To what extent, in your opinion, does the training of future engineers meet the requirements for their future activities in the field of microelectronics? As an MIET graduate, what would you recommend, for example, to add to the student training program in order for them to adapt to production faster?
The training programs for future engineers are quite satisfactory. The question is about the quality of their presentation to students and the willingness of students to perceive the material. The goal of higher education is to provide future engineers with basic knowledge and the ability to apply it to master their future specialty, including information about books and reference books in which the required information can be found. None of the graduates will be ready for professional activity immediately after university without an internship in their future specialty directly at the enterprise during their studies. The practice of completing an internship and completing a thesis (or master's thesis) directly at enterprises provides full-fledged training of specialists, fairly rapid adaptation to production or R&D as part of the enterprise's team.

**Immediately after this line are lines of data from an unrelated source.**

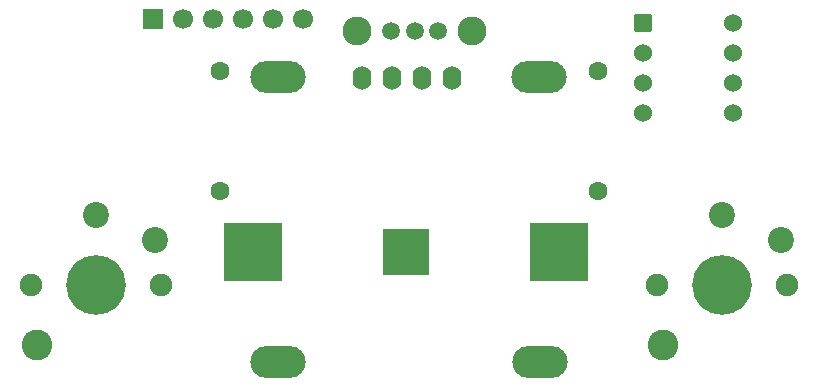
<source format=gbs>
%TF.GenerationSoftware,KiCad,Pcbnew,9.0.3*%
%TF.CreationDate,2025-08-18T10:50:28+02:00*%
%TF.ProjectId,gopher-arcade,676f7068-6572-42d6-9172-636164652e6b,rev?*%
%TF.SameCoordinates,Original*%
%TF.FileFunction,Soldermask,Bot*%
%TF.FilePolarity,Negative*%
%FSLAX46Y46*%
G04 Gerber Fmt 4.6, Leading zero omitted, Abs format (unit mm)*
G04 Created by KiCad (PCBNEW 9.0.3) date 2025-08-18 10:50:28*
%MOMM*%
%LPD*%
G01*
G04 APERTURE LIST*
G04 Aperture macros list*
%AMRoundRect*
0 Rectangle with rounded corners*
0 $1 Rounding radius*
0 $2 $3 $4 $5 $6 $7 $8 $9 X,Y pos of 4 corners*
0 Add a 4 corners polygon primitive as box body*
4,1,4,$2,$3,$4,$5,$6,$7,$8,$9,$2,$3,0*
0 Add four circle primitives for the rounded corners*
1,1,$1+$1,$2,$3*
1,1,$1+$1,$4,$5*
1,1,$1+$1,$6,$7*
1,1,$1+$1,$8,$9*
0 Add four rect primitives between the rounded corners*
20,1,$1+$1,$2,$3,$4,$5,0*
20,1,$1+$1,$4,$5,$6,$7,0*
20,1,$1+$1,$6,$7,$8,$9,0*
20,1,$1+$1,$8,$9,$2,$3,0*%
G04 Aperture macros list end*
%ADD10C,1.900000*%
%ADD11C,2.600000*%
%ADD12C,5.050000*%
%ADD13C,2.200000*%
%ADD14C,1.600000*%
%ADD15O,4.680000X2.690000*%
%ADD16O,1.600000X2.000000*%
%ADD17R,1.700000X1.700000*%
%ADD18C,1.700000*%
%ADD19RoundRect,0.102000X-0.660400X-0.660400X0.660400X-0.660400X0.660400X0.660400X-0.660400X0.660400X0*%
%ADD20C,1.524800*%
%ADD21C,1.512000*%
%ADD22C,2.454000*%
%ADD23R,5.000000X5.000000*%
%ADD24R,4.000000X4.000000*%
G04 APERTURE END LIST*
D10*
%TO.C,SW1*%
X38000000Y-127000000D03*
D11*
X38500000Y-132150000D03*
D12*
X43500000Y-127000000D03*
D10*
X49000000Y-127000000D03*
D13*
X43500000Y-121100000D03*
X48500000Y-123200000D03*
%TD*%
D14*
%TO.C,R2*%
X86000000Y-119080000D03*
X86000000Y-108920000D03*
%TD*%
D15*
%TO.C,Brd1*%
X58900000Y-109450000D03*
X58900000Y-133550000D03*
X81000000Y-109450000D03*
X81100000Y-133550000D03*
D16*
X66080000Y-109550000D03*
X68620000Y-109550000D03*
X71160000Y-109550000D03*
X73700000Y-109550000D03*
%TD*%
D10*
%TO.C,SW2*%
X91000000Y-127000000D03*
D11*
X91500000Y-132150000D03*
D12*
X96500000Y-127000000D03*
D10*
X102000000Y-127000000D03*
D13*
X96500000Y-121100000D03*
X101500000Y-123200000D03*
%TD*%
D14*
%TO.C,R1*%
X54000000Y-119080000D03*
X54000000Y-108920000D03*
%TD*%
D17*
%TO.C,J1*%
X48380000Y-104500000D03*
D18*
X50920000Y-104500000D03*
X53460000Y-104500000D03*
X56000000Y-104500000D03*
X58540000Y-104500000D03*
X61080000Y-104500000D03*
%TD*%
D19*
%TO.C,U1*%
X89880000Y-104880000D03*
D20*
X89880000Y-107420000D03*
X89880000Y-109960000D03*
X89880000Y-112500000D03*
X97500000Y-112500000D03*
X97500000Y-109960000D03*
X97500000Y-107420000D03*
X97500000Y-104880000D03*
%TD*%
D21*
%TO.C,S1*%
X72500000Y-105500000D03*
X70500000Y-105500000D03*
X68500000Y-105500000D03*
D22*
X75350000Y-105500000D03*
X65650000Y-105500000D03*
%TD*%
D23*
%TO.C,BT1*%
X56850000Y-124250000D03*
X82750000Y-124250000D03*
D24*
X69800000Y-124250000D03*
%TD*%
M02*

</source>
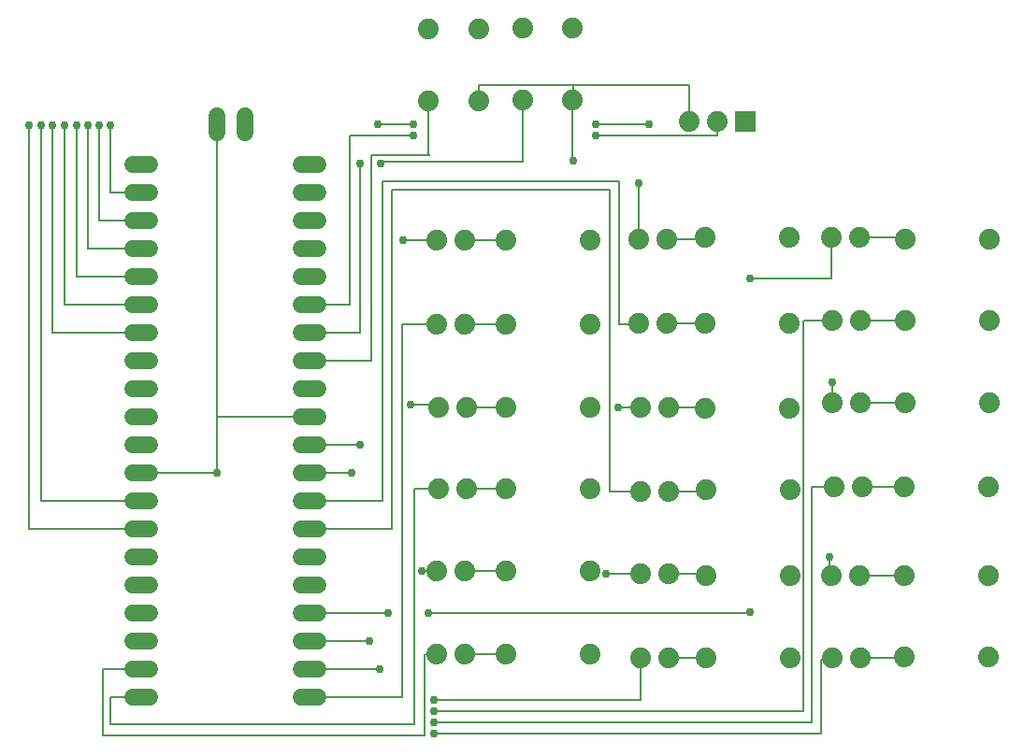
<source format=gbr>
G04 EAGLE Gerber RS-274X export*
G75*
%MOMM*%
%FSLAX34Y34*%
%LPD*%
%INTop Copper*%
%IPPOS*%
%AMOC8*
5,1,8,0,0,1.08239X$1,22.5*%
G01*
%ADD10R,1.879600X1.879600*%
%ADD11C,1.879600*%
%ADD12C,1.524000*%
%ADD13C,0.756400*%
%ADD14C,0.152400*%


D10*
X683260Y589430D03*
D11*
X657860Y589430D03*
X632460Y589430D03*
X481584Y608838D03*
X481584Y673862D03*
X526796Y608838D03*
X526796Y673862D03*
D12*
X143510Y549910D02*
X128270Y549910D01*
X128270Y524510D02*
X143510Y524510D01*
X143510Y499110D02*
X128270Y499110D01*
X128270Y473710D02*
X143510Y473710D01*
X143510Y448310D02*
X128270Y448310D01*
X128270Y422910D02*
X143510Y422910D01*
X143510Y397510D02*
X128270Y397510D01*
X128270Y372110D02*
X143510Y372110D01*
X143510Y346710D02*
X128270Y346710D01*
X128270Y321310D02*
X143510Y321310D01*
X143510Y295910D02*
X128270Y295910D01*
X128270Y270510D02*
X143510Y270510D01*
X143510Y245110D02*
X128270Y245110D01*
X128270Y219710D02*
X143510Y219710D01*
X143510Y194310D02*
X128270Y194310D01*
X128270Y168910D02*
X143510Y168910D01*
X143510Y143510D02*
X128270Y143510D01*
X128270Y118110D02*
X143510Y118110D01*
X143510Y92710D02*
X128270Y92710D01*
X128270Y67310D02*
X143510Y67310D01*
D11*
X403860Y106680D03*
X429260Y106680D03*
X405130Y256540D03*
X430530Y256540D03*
X403860Y405130D03*
X429260Y405130D03*
X588010Y102870D03*
X613410Y102870D03*
X588010Y254000D03*
X613410Y254000D03*
X586740Y406400D03*
X612140Y406400D03*
X762000Y102870D03*
X787400Y102870D03*
X763270Y257810D03*
X788670Y257810D03*
X762000Y408940D03*
X787400Y408940D03*
X403860Y181610D03*
X429260Y181610D03*
X405130Y330200D03*
X430530Y330200D03*
X403860Y481330D03*
X429260Y481330D03*
X588010Y179070D03*
X613410Y179070D03*
X588010Y330200D03*
X613410Y330200D03*
X586740Y482600D03*
X612140Y482600D03*
X760730Y177800D03*
X786130Y177800D03*
X762000Y334010D03*
X787400Y334010D03*
X760730Y483870D03*
X786130Y483870D03*
D12*
X204470Y579120D02*
X204470Y594360D01*
X229870Y594360D02*
X229870Y579120D01*
X280670Y67310D02*
X295910Y67310D01*
X295910Y92710D02*
X280670Y92710D01*
X280670Y118110D02*
X295910Y118110D01*
X295910Y143510D02*
X280670Y143510D01*
X280670Y168910D02*
X295910Y168910D01*
X295910Y194310D02*
X280670Y194310D01*
X280670Y219710D02*
X295910Y219710D01*
X295910Y245110D02*
X280670Y245110D01*
X280670Y270510D02*
X295910Y270510D01*
X295910Y295910D02*
X280670Y295910D01*
X280670Y321310D02*
X295910Y321310D01*
X295910Y346710D02*
X280670Y346710D01*
X280670Y372110D02*
X295910Y372110D01*
X295910Y397510D02*
X280670Y397510D01*
X280670Y422910D02*
X295910Y422910D01*
X295910Y448310D02*
X280670Y448310D01*
X280670Y473710D02*
X295910Y473710D01*
X295910Y499110D02*
X280670Y499110D01*
X280670Y524510D02*
X295910Y524510D01*
X295910Y549910D02*
X280670Y549910D01*
D11*
X396494Y607568D03*
X396494Y672592D03*
X441706Y607568D03*
X441706Y672592D03*
X828040Y408940D03*
X904240Y408940D03*
X904240Y482600D03*
X828040Y482600D03*
X826770Y257810D03*
X902970Y257810D03*
X542290Y181610D03*
X466090Y181610D03*
X542290Y330200D03*
X466090Y330200D03*
X826770Y104140D03*
X902970Y104140D03*
X646430Y406400D03*
X722630Y406400D03*
X542290Y481330D03*
X466090Y481330D03*
X723900Y177800D03*
X647700Y177800D03*
X722630Y328930D03*
X646430Y328930D03*
X647700Y102870D03*
X723900Y102870D03*
X647700Y255270D03*
X723900Y255270D03*
X466090Y405130D03*
X542290Y405130D03*
X722630Y483870D03*
X646430Y483870D03*
X904240Y334010D03*
X828040Y334010D03*
X466090Y256540D03*
X542290Y256540D03*
X466090Y106680D03*
X542290Y106680D03*
X902970Y177800D03*
X826770Y177800D03*
D13*
X350520Y586740D03*
D14*
X382270Y586740D01*
D13*
X382270Y586740D03*
X547370Y586740D03*
D14*
X595630Y586740D01*
D13*
X595630Y586740D03*
D14*
X204470Y586740D02*
X204470Y322580D01*
X205740Y321310D01*
X288290Y321310D01*
X204470Y322580D02*
X204470Y270510D01*
X135890Y270510D01*
D13*
X204470Y270510D03*
D14*
X441706Y607568D02*
X441706Y622046D01*
X441960Y622300D01*
X527050Y622300D01*
X527050Y609092D01*
X526796Y608838D01*
X527050Y622300D02*
X632460Y622300D01*
X632460Y589430D01*
X526796Y608838D02*
X526796Y553974D01*
X527050Y553720D01*
D13*
X527050Y553720D03*
D14*
X481584Y552450D02*
X481584Y608838D01*
X334010Y397510D02*
X288290Y397510D01*
X354330Y552450D02*
X481584Y552450D01*
X354330Y552450D02*
X353060Y551180D01*
X334010Y551180D02*
X334010Y397510D01*
D13*
X334010Y551180D03*
X353060Y551180D03*
D14*
X396494Y559086D02*
X396748Y558800D01*
X396494Y559086D02*
X396494Y607568D01*
X396748Y558800D02*
X344170Y558800D01*
X344170Y372110D02*
X288290Y372110D01*
X344170Y372110D02*
X344170Y558800D01*
X393700Y106680D02*
X403860Y106680D01*
X393700Y106680D02*
X392430Y105410D01*
X392430Y33020D01*
X101600Y33020D01*
X101600Y92710D01*
X135890Y92710D01*
X135890Y67310D02*
X107950Y67310D01*
X107950Y43180D01*
X383540Y43180D01*
X383540Y256540D01*
X405130Y256540D01*
X403860Y405130D02*
X372110Y405130D01*
X372110Y67310D01*
X288290Y67310D01*
X588010Y64770D02*
X588010Y102870D01*
X588010Y64770D02*
X401320Y64770D01*
D13*
X401320Y64770D03*
X351790Y92710D03*
D14*
X288290Y92710D01*
X736600Y408940D02*
X762000Y408940D01*
X736600Y408940D02*
X735330Y407670D01*
X735330Y260364D01*
X735584Y260110D01*
X735584Y98030D02*
X735330Y97776D01*
X735330Y54610D01*
X735584Y98030D02*
X735584Y260110D01*
X735330Y54610D02*
X401320Y54610D01*
D13*
X401320Y54610D03*
X342900Y118110D03*
D14*
X288290Y118110D01*
X288290Y143510D02*
X359410Y143510D01*
D13*
X359410Y143510D03*
X396240Y143510D03*
D14*
X685800Y143510D01*
X687070Y144780D01*
D13*
X687070Y144780D03*
X687070Y447040D03*
D14*
X760730Y447040D01*
X760730Y483870D01*
X588010Y254000D02*
X560070Y254000D01*
X560070Y527050D01*
X363220Y527050D01*
X363220Y219710D01*
X288290Y219710D01*
X585470Y405130D02*
X586740Y406400D01*
X585470Y405130D02*
X568960Y405130D01*
X568960Y534670D01*
X354330Y534670D01*
X354330Y245110D01*
X288290Y245110D01*
X751840Y101600D02*
X762000Y102870D01*
X751840Y101600D02*
X751840Y34290D01*
X401320Y34290D01*
D13*
X401320Y34290D03*
X326672Y270510D03*
D14*
X288290Y270510D01*
X742950Y257810D02*
X763270Y257810D01*
X742950Y257810D02*
X742950Y44450D01*
X401320Y44450D01*
D13*
X401320Y44450D03*
X334010Y295910D03*
D14*
X288290Y295910D01*
X658161Y576580D02*
X657860Y577298D01*
X657860Y589430D01*
X325120Y576580D02*
X325120Y422910D01*
X288290Y422910D01*
X325120Y576580D02*
X382270Y576580D01*
D13*
X382270Y576580D03*
X547370Y576580D03*
D14*
X658161Y576580D01*
X759460Y177800D02*
X760730Y177800D01*
X759460Y177800D02*
X759460Y194310D01*
D13*
X759460Y194310D03*
X34290Y585470D03*
D14*
X34290Y219710D01*
X135890Y219710D01*
X762000Y334010D02*
X762000Y353060D01*
D13*
X762000Y353060D03*
X45720Y585470D03*
D14*
X45720Y245110D01*
X135890Y245110D01*
X586740Y482600D02*
X586740Y533400D01*
D13*
X586740Y533400D03*
D14*
X135890Y397510D02*
X55880Y397510D01*
X55880Y585470D01*
D13*
X55880Y585470D03*
D14*
X567690Y330200D02*
X588010Y330200D01*
D13*
X567690Y330200D03*
X67112Y585470D03*
D14*
X67112Y422910D01*
X135890Y422910D01*
X556994Y179070D02*
X588010Y179070D01*
D13*
X556994Y179070D03*
X77470Y585470D03*
D14*
X77470Y448310D01*
X135890Y448310D01*
X373380Y481330D02*
X403860Y481330D01*
D13*
X373380Y481330D03*
X87630Y585470D03*
D14*
X87630Y473710D01*
X135890Y473710D01*
X402590Y332740D02*
X402690Y332738D01*
X402789Y332732D01*
X402889Y332722D01*
X402987Y332709D01*
X403086Y332691D01*
X403183Y332670D01*
X403279Y332645D01*
X403375Y332616D01*
X403469Y332583D01*
X403562Y332547D01*
X403653Y332507D01*
X403743Y332463D01*
X403831Y332416D01*
X403917Y332366D01*
X404001Y332312D01*
X404083Y332255D01*
X404162Y332195D01*
X404240Y332131D01*
X404314Y332065D01*
X404386Y331996D01*
X404455Y331924D01*
X404521Y331850D01*
X404585Y331772D01*
X404645Y331693D01*
X404702Y331611D01*
X404756Y331527D01*
X404806Y331441D01*
X404853Y331353D01*
X404897Y331263D01*
X404937Y331172D01*
X404973Y331079D01*
X405006Y330985D01*
X405035Y330889D01*
X405060Y330793D01*
X405081Y330696D01*
X405099Y330597D01*
X405112Y330499D01*
X405122Y330399D01*
X405128Y330300D01*
X405130Y330200D01*
X402590Y332740D02*
X379730Y332740D01*
D13*
X379730Y332740D03*
X97790Y585470D03*
D14*
X97790Y499110D02*
X135890Y499110D01*
X97790Y499110D02*
X97790Y585470D01*
X389890Y181610D02*
X403860Y181610D01*
D13*
X389890Y181610D03*
X107950Y585470D03*
D14*
X107950Y524510D01*
X135890Y524510D01*
X787400Y408940D02*
X828040Y408940D01*
X826770Y257810D02*
X788670Y257810D01*
X787400Y102870D02*
X825500Y102870D01*
X826770Y104140D01*
X646430Y406400D02*
X612140Y406400D01*
X613410Y254000D02*
X646430Y254000D01*
X647700Y255270D01*
X647700Y102870D02*
X613410Y102870D01*
X466090Y405130D02*
X429260Y405130D01*
X430530Y256540D02*
X466090Y256540D01*
X466090Y106680D02*
X429260Y106680D01*
X786130Y177800D02*
X826770Y177800D01*
X828040Y334010D02*
X787400Y334010D01*
X645160Y482600D02*
X612140Y482600D01*
X645160Y482600D02*
X646430Y483870D01*
X645160Y330200D02*
X613410Y330200D01*
X645160Y330200D02*
X646430Y328930D01*
X646430Y179070D02*
X613410Y179070D01*
X646430Y179070D02*
X647700Y177800D01*
X466090Y481330D02*
X429260Y481330D01*
X430530Y330200D02*
X466090Y330200D01*
X466090Y181610D02*
X429260Y181610D01*
X786130Y483870D02*
X826770Y483870D01*
X828040Y482600D01*
M02*

</source>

If there is no such practice, then a graduate who has come to a specific job from the university will become a specialist in about a year with a good mentor. I would not risk suggesting any changes to the content of the training programs. I repeat, the programs are quite satisfactory. Of course, we need highly qualified teachers, who for some reason are always in short supply. And I have a parting message for students who have chosen a job in microelectronics.:
1. In any work related to microelectronics, you can always find something very interesting.
2. Our foreman, during my military service in the Soviet Army, said: "For any higher education, it is necessary to have at least average intelligence."